*Input data*.
+===+
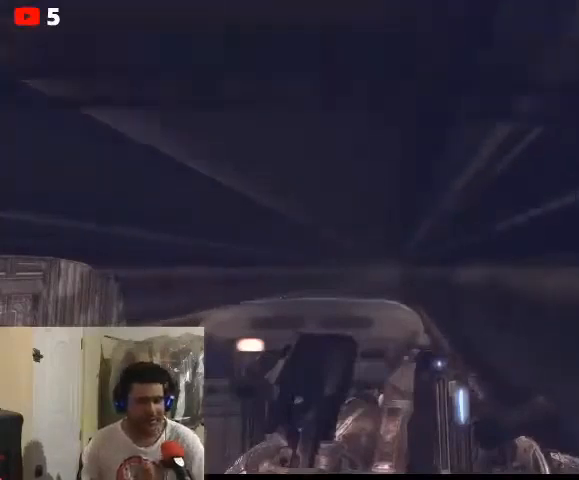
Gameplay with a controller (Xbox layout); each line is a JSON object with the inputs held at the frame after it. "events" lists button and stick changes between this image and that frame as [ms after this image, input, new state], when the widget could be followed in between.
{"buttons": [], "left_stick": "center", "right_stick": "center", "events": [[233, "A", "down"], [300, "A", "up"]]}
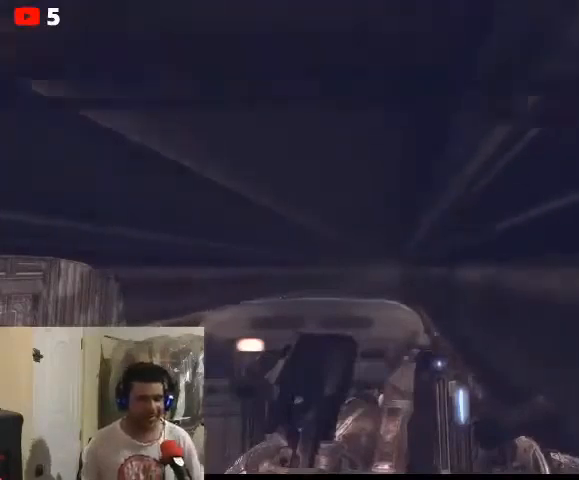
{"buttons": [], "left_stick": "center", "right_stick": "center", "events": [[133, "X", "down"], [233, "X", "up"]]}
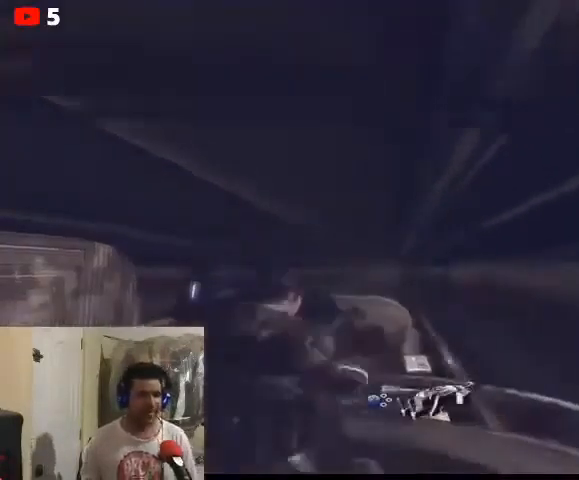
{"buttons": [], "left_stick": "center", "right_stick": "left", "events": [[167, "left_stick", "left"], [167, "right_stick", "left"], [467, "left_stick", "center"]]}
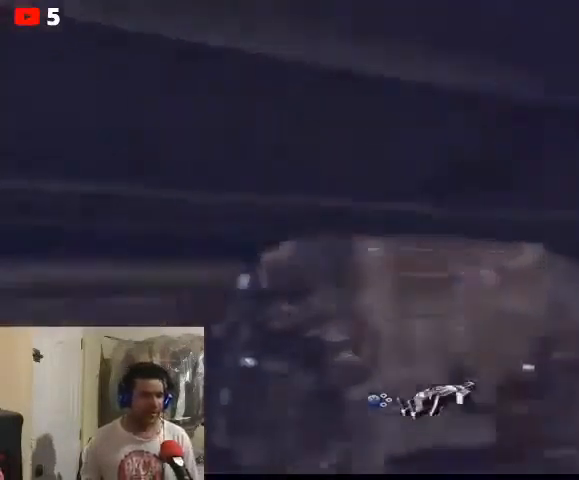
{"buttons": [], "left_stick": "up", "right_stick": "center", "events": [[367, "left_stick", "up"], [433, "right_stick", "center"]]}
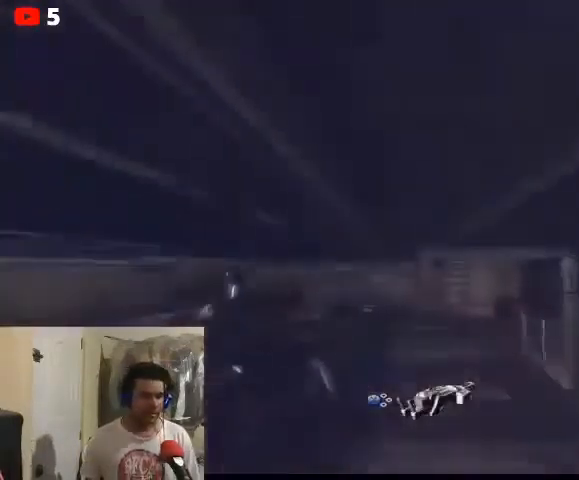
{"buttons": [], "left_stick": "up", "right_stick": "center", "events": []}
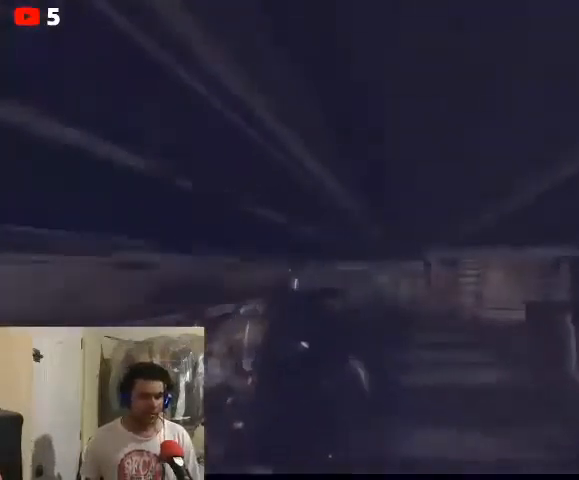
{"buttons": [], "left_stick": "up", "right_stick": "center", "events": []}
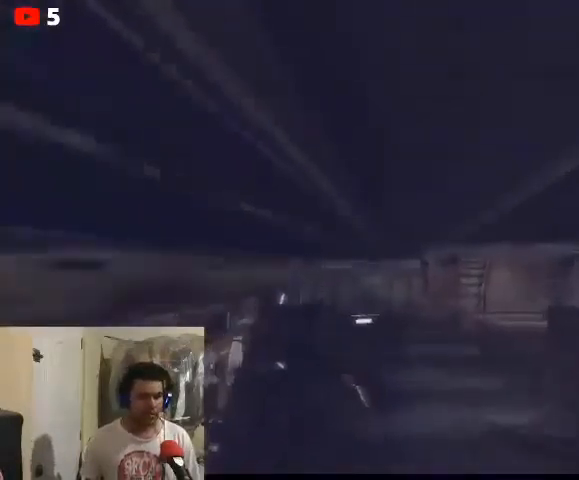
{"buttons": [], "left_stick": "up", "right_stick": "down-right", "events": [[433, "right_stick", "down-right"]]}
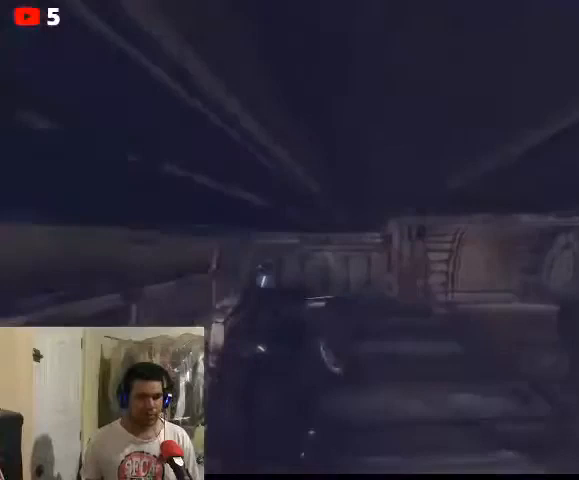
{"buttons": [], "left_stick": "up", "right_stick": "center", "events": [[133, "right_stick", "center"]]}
+===+
*The problem*. For each line in the entries that contains the string "down", make a copy.

*Your solution*.
{"buttons": [], "left_stick": "center", "right_stick": "center", "events": [[233, "A", "down"], [300, "A", "up"]]}
{"buttons": [], "left_stick": "center", "right_stick": "center", "events": [[133, "X", "down"], [233, "X", "up"]]}
{"buttons": [], "left_stick": "up", "right_stick": "down-right", "events": [[433, "right_stick", "down-right"]]}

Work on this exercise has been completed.